Puisque nous parlons de nos richesses naturelles, la première d’entre toute et la mieux confisquée est bien la terre dont la question de fond s’articule autour de deux axes :

  • -  L’aspiration légitime du peuple de Guyane à l’accession à la terre dans son acceptation profonde, viscérale et son intégration régionale.

  • -  La volonté de l’État français de conserver la maîtrise foncière d’un territoire qu’elle gère depuis plus de 400 ans comme une réserve et un laboratoire humain, minéral et animal.

    Sur les 84 000 km2 que compte le pays, 72 900 km2 relèvent du domaine privé de l’État soit 86% du territoire.
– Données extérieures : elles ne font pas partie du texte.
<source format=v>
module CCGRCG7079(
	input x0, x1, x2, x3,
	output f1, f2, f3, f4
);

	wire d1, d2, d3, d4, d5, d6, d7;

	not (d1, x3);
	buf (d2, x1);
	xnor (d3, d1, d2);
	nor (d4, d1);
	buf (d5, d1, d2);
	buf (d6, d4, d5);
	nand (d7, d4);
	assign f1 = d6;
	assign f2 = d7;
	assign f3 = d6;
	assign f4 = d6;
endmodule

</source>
  • Subsistent alors 12.000 km2 pour bientôt 400 000 habitants qui se plaignent à tous les niveaux : particuliers, Agriculteurs, Chambre d’Agriculture, Direction de l’Alimentation de l’Agriculture et de la Forêt, Établissement public d’Aménagement en Guyane, Associations d’Agriculteurs et Associations en lutte pour la terre, Municipalités et Élus, de ne rien pouvoir obtenir de l’État français.
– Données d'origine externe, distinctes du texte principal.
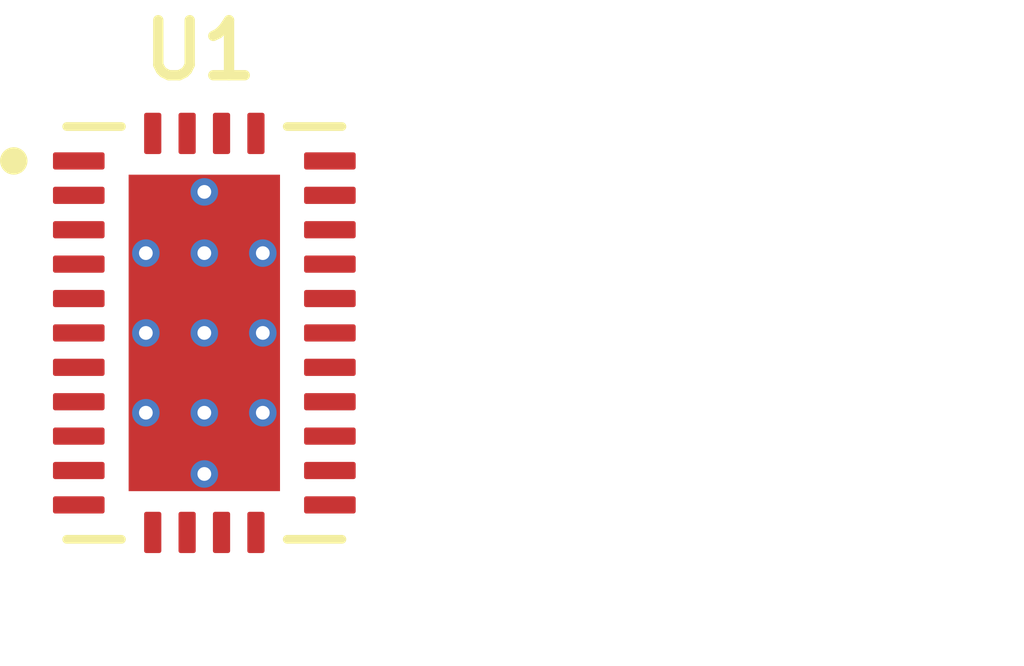
<source format=kicad_pcb>
(kicad_pcb
	(version 20240108)
	(generator "pcbnew")
	(generator_version "8.0")
	(general
		(thickness 1.6)
		(legacy_teardrops no)
	)
	(paper "A4")
	(layers
		(0 "F.Cu" signal)
		(31 "B.Cu" signal)
		(32 "B.Adhes" user "B.Adhesive")
		(33 "F.Adhes" user "F.Adhesive")
		(34 "B.Paste" user)
		(35 "F.Paste" user)
		(36 "B.SilkS" user "B.Silkscreen")
		(37 "F.SilkS" user "F.Silkscreen")
		(38 "B.Mask" user)
		(39 "F.Mask" user)
		(40 "Dwgs.User" user "User.Drawings")
		(41 "Cmts.User" user "User.Comments")
		(42 "Eco1.User" user "User.Eco1")
		(43 "Eco2.User" user "User.Eco2")
		(44 "Edge.Cuts" user)
		(45 "Margin" user)
		(46 "B.CrtYd" user "B.Courtyard")
		(47 "F.CrtYd" user "F.Courtyard")
		(48 "B.Fab" user)
		(49 "F.Fab" user)
		(50 "User.1" user)
		(51 "User.2" user)
		(52 "User.3" user)
		(53 "User.4" user)
		(54 "User.5" user)
		(55 "User.6" user)
		(56 "User.7" user)
		(57 "User.8" user)
		(58 "User.9" user)
	)
	(setup
		(pad_to_mask_clearance 0)
		(allow_soldermask_bridges_in_footprints no)
		(pcbplotparams
			(layerselection 0x00010fc_ffffffff)
			(plot_on_all_layers_selection 0x0000000_00000000)
			(disableapertmacros no)
			(usegerberextensions no)
			(usegerberattributes yes)
			(usegerberadvancedattributes yes)
			(creategerberjobfile yes)
			(dashed_line_dash_ratio 12.000000)
			(dashed_line_gap_ratio 3.000000)
			(svgprecision 4)
			(plotframeref no)
			(viasonmask no)
			(mode 1)
			(useauxorigin no)
			(hpglpennumber 1)
			(hpglpenspeed 20)
			(hpglpendiameter 15.000000)
			(pdf_front_fp_property_popups yes)
			(pdf_back_fp_property_popups yes)
			(dxfpolygonmode yes)
			(dxfimperialunits yes)
			(dxfusepcbnewfont yes)
			(psnegative no)
			(psa4output no)
			(plotreference yes)
			(plotvalue yes)
			(plotfptext yes)
			(plotinvisibletext no)
			(sketchpadsonfab no)
			(subtractmaskfromsilk no)
			(outputformat 1)
			(mirror no)
			(drillshape 1)
			(scaleselection 1)
			(outputdirectory "")
		)
	)
	(net 0 "")
	(net 1 "unconnected-(U1-RT-Pad9)")
	(net 2 "Net-(U1-DAP-Pad31)")
	(net 3 "unconnected-(U1-PVIN_22-Pad22)")
	(net 4 "unconnected-(U1-NC_14-Pad14)")
	(net 5 "unconnected-(U1-BIAS-Pad8)")
	(net 6 "unconnected-(U1-AGND-Pad19)")
	(net 7 "unconnected-(U1-EN-Pad18)")
	(net 8 "unconnected-(U1-SS{slash}TRK-Pad10)")
	(net 9 "unconnected-(U1-PGND_24-Pad24)")
	(net 10 "unconnected-(U1-SW_1-Pad1)")
	(net 11 "unconnected-(U1-SW_4-Pad4)")
	(net 12 "unconnected-(U1-SW_3-Pad3)")
	(net 13 "unconnected-(U1-PGND_23-Pad23)")
	(net 14 "unconnected-(U1-CBOOT-Pad6)")
	(net 15 "unconnected-(U1-PGOOD-Pad16)")
	(net 16 "unconnected-(U1-FB-Pad11)")
	(net 17 "unconnected-(U1-PGND_26-Pad26)")
	(net 18 "unconnected-(U1-SW_2-Pad2)")
	(net 19 "unconnected-(U1-PGND_25-Pad25)")
	(net 20 "unconnected-(U1-VCC-Pad7)")
	(net 21 "unconnected-(U1-NC_27-Pad27)")
	(net 22 "unconnected-(U1-SYNC{slash}MODE-Pad17)")
	(net 23 "unconnected-(U1-NC_12-Pad12)")
	(net 24 "unconnected-(U1-PVIN_20-Pad20)")
	(net 25 "unconnected-(U1-NC_13-Pad13)")
	(net 26 "unconnected-(U1-NC_29-Pad29)")
	(net 27 "unconnected-(U1-PVIN_21-Pad21)")
	(net 28 "unconnected-(U1-NC_28-Pad28)")
	(net 29 "unconnected-(U1-SW_5-Pad5)")
	(net 30 "unconnected-(U1-NC_15-Pad15)")
	(net 31 "unconnected-(U1-NC_30-Pad30)")
	(footprint "LM73606RNPT:QFN50P600X400X80-31N" (layer "F.Cu") (at 132.575 101.6))
)

</source>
  • En substance les intérêts de l’État français en Guyane ne sont pas en convergence avec les intérêts du peuple guyanais en Amérique du sud.
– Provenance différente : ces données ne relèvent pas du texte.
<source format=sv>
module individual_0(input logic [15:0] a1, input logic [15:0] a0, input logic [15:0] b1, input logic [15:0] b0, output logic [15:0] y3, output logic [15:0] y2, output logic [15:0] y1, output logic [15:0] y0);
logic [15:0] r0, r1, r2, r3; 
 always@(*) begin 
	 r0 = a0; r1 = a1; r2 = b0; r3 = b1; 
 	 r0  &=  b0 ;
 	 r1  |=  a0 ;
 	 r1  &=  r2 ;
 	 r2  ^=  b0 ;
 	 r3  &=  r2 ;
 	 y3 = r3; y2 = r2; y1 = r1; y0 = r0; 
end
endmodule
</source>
    Autre richesse « découverte » le 9 septembre 2011, après notre bauxite, nos diamants notre or et notre forêt tropicale ; le pétrole à 160 km au large des côtes, là encore le produit de l’exploitation du bassin d’hydrocarbure guyanais reviendra exclusivement à l’État français qui percevra les redevances fixes et impôts sur les bénéfices et non pas la Collectivité.

  • La Guyane n’étant pas associée au niveau du capital du montage financier de la structure : la « France » apportant la ressource et le partenaire apportant le financement et la technologie se partageront équitablement les bénéfices...

    La leçon que nous en tirons, c’est que nous devons à l’avenir exiger un préalable pétrolier pour instituer la GUYANISATION de notre sous-sol.

 

Enfin nous déplorons dans le sinistre registre de la violence coloniale, la tentative d’assassinat en bande organisée dont M. Raymond Charlotte, militant indépendantiste de 1974 à nos jours (cofondateur de l’OGDH), altermondiste, a fait l’objet dans la nuit du 6 au 7 juin dernier à son domicile à Cayenne par un commando de quatre personnes cagoulées et portant une combinaison identique. Il était 23h lorsque l’ordre a été donné : « Achevez-le !». Une citation directe portée par les avocats Me Leblanc Marcel, Me Donzenac Louze, Me Guéril Serge et Me Sagne Marize du barreau de Cayenne, Me Briolin du barreau d’Evry a été déposée au doyen des juges d’instruction du tribunal de Cayenne, M. Charlotte est actuellement en convalescence en France.

Quand la Guyane se lève elle s’approprie toutes ses richesses et ses royalties !

Nous adressons un appel à l’UTG, aux forces nationalistes et autres courants progressistes, à la société civile guyanaise, au monde universitaire, à la jeunesse à nous rejoindre pour obtenir l’inscription de la Guyane sur la liste de l’ONU des pays non-autonomes à décoloniser.

Raymond Charlotte (OGDH) et Pierre Carpentier (MDES). Paris le 4 mars 2012.